After running the trace file through tkprof (all defaults) it was immediately apparent that the issue was with recursive statements. Recursive statements include all the SQL Oracle has to do in the background to parse incoming SQL. That overhead will vary depending on the type of parsing necessary but is unavoidable for newly created cursors. In addition, user defined PL/SQL functions called within SQL statements are also accounted for under the recursive statements summary.
Embedding user defined PL/SQL in a SQL statement or view definition has a number of disadvantages.
Below is the summary information from tkprof.
OVERALL TOTALS FOR ALL NON-RECURSIVE STATEMENTScall count cpu elapsed disk query current rows ------- ------ -------- ---------- ---------- ---------- ---------- ---------- Parse 2 0.01 0.01 0 7 0 0 Execute 2 0.88 5.98 0 12145 74414 2 Fetch 0 0.00 0.00 0 0 0 0 ------- ------ -------- ---------- ---------- ---------- ---------- ---------- total 4 0.89 5.99 0 12152 74414 2 OVERALL TOTALS FOR ALL RECURSIVE STATEMENTS call count cpu elapsed disk query current rows ------- ------ -------- ---------- ---------- ---------- ---------- ---------- Parse 2141 17.89 17.89 0 0 0 0 Execute 13589173 492.64 489.04 5 180 0 0 Fetch 13589083 4007.37 4035.89 778773 293428221 462 13589118 ------- ------ -------- ---------- ---------- ---------- ---------- ---------- total 27180397 4517.91 4542.83 778778 293428401 462 13589118
13.5 million executions of recursive SQL statements. Returning 13.5 million rows. I always have mixed reactions when I see stuff like this. On the one hand it is frustrating that easily avoidable inefficiencies are so common. On the other hand these sorts of things are typically quite easy to fix and the improvement in response time often seems like a miracle to the end user which is always rewarding.
Its my understanding that the application that produced this trace file was written under heavy deadlines and constantly changing requirements. I know, nothing new there. However, the developers seemed very fond of writing views on top of views on top of views.
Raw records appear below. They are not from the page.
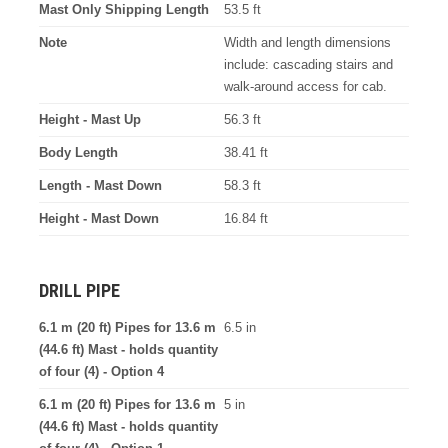
Mast Only Shipping Length
53.5 ft
Note
Width and length dimensions
include: cascading stairs and
walk-around access for cab.
Height - Mast Up
56.3 ft
Body Length
38.41 ft
Length - Mast Down
58.3 ft
Height - Mast Down
16.84 ft
DRILL PIPE
6.1 m (20 ft) Pipes for 13.6 m
6.5 in
(44.6 ft) Mast - holds quantity
of four (4) - Option 4
6.1 m (20 ft) Pipes for 13.6 m
5 in
(44.6 ft) Mast - holds quantity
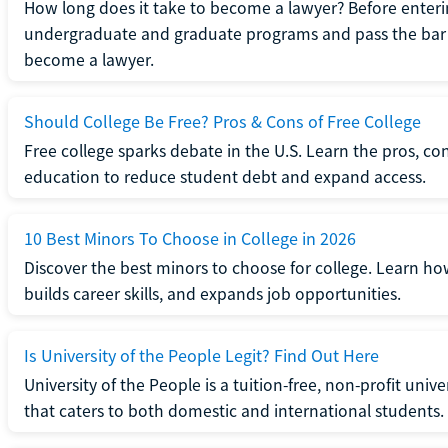
How long does it take to become a lawyer? Before enteri
undergraduate and graduate programs and pass the bar 
become a lawyer.
Should College Be Free? Pros & Cons of Free College
Free college sparks debate in the U.S. Learn the pros, con
education to reduce student debt and expand access.
10 Best Minors To Choose in College in 2026
Discover the best minors to choose for college. Learn h
builds career skills, and expands job opportunities.
Is University of the People Legit? Find Out Here
University of the People is a tuition-free, non-profit univ
that caters to both domestic and international students.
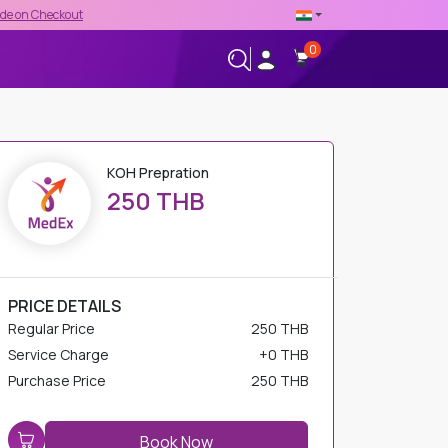
t
0
+66-02-544-0001
24/7 HELPLINE
KOH Prepration
250 THB
PRICE DETAILS
Regular Price
250 THB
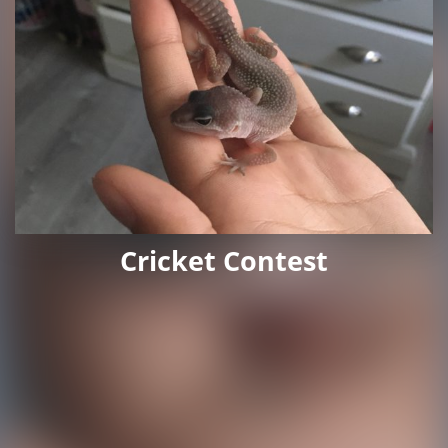
Cricket Contest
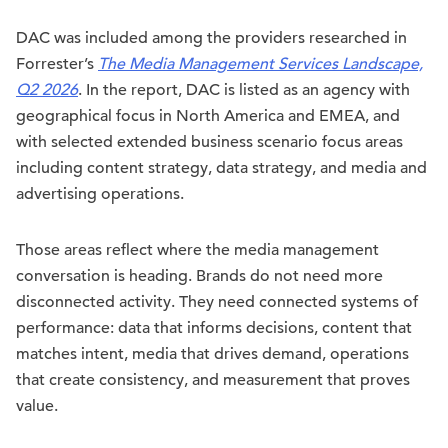
DAC was included among the providers researched in
Forrester’s
The Media Management Services Landscape,
Q2 2026
. In the report, DAC is listed as an agency with
geographical focus in North America and EMEA, and
with selected extended business scenario focus areas
including content strategy, data strategy, and media and
advertising operations.
Those areas reflect where the media management
conversation is heading. Brands do not need more
disconnected activity. They need connected systems of
performance: data that informs decisions, content that
matches intent, media that drives demand, operations
that create consistency, and measurement that proves
value.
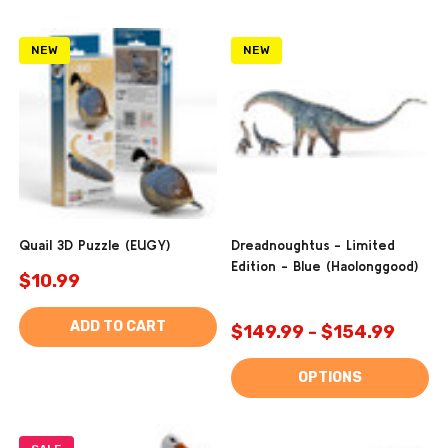
NEW
NEW
Quail 3D Puzzle (EUGY)
Dreadnoughtus - Limited
Edition - Blue (Haolonggood)
$10.99
ADD TO CART
$149.99 - $154.99
OPTIONS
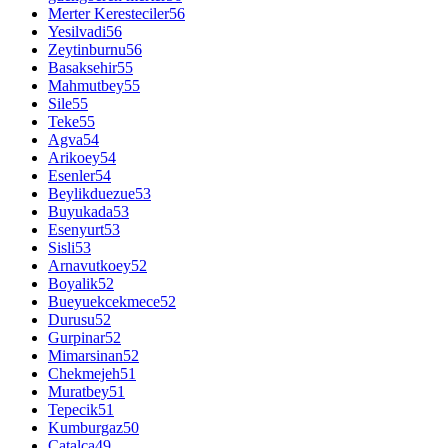
Merter Keresteciler
56
Yesilvadi
56
Zeytinburnu
56
Basaksehir
55
Mahmutbey
55
Sile
55
Teke
55
Agva
54
Arikoey
54
Esenler
54
Beylikduezue
53
Buyukada
53
Esenyurt
53
Sisli
53
Arnavutkoey
52
Boyalik
52
Bueyuekcekmece
52
Durusu
52
Gurpinar
52
Mimarsinan
52
Chekmejeh
51
Muratbey
51
Tepecik
51
Kumburgaz
50
Catalca
49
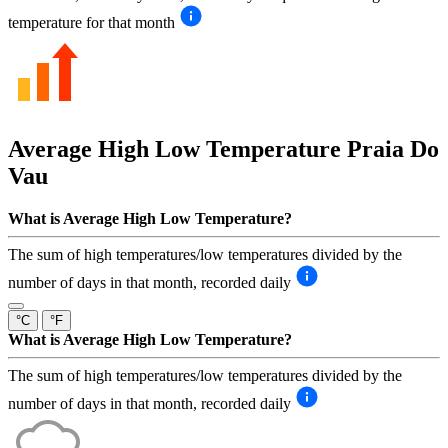
temperature for that month
Average High Low Temperature
Praia Do
Vau
What is Average High Low Temperature?
The sum of high temperatures/low temperatures divided by the
number of days in that month, recorded daily
°C
°F
What is Average High Low Temperature?
The sum of high temperatures/low temperatures divided by the
number of days in that month, recorded daily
That wasn’t much of a problem when the data volume was relatively low but now that the application has been running for quite a few years it is not scaling very gracefully.
Anyways, after seeing the recursive statement summary it was only a matter of identifying the user defined function and figuring out how to merge the logic of that function into a purely SQL solution. I went backup up the trace file and found the following SQL was executed nearly 13.5 million times.
SELECT PERIODID
FROM PERIOD
WHERE TRUNC(STARTDATE) <= :B1 AND
TRUNC(ENDDATE) >= :B1;
It took me a little while to figure out where this was coming from but I eventually tracked it down to a view with a user defined function used to filter results for the current period. A few emails between the developers and myself and a simple view re-write resulted in a several orders of magnitude in improvement in response time. It was fun creating a new trace file after the rewrite and emailing out a difference report. It was a good day.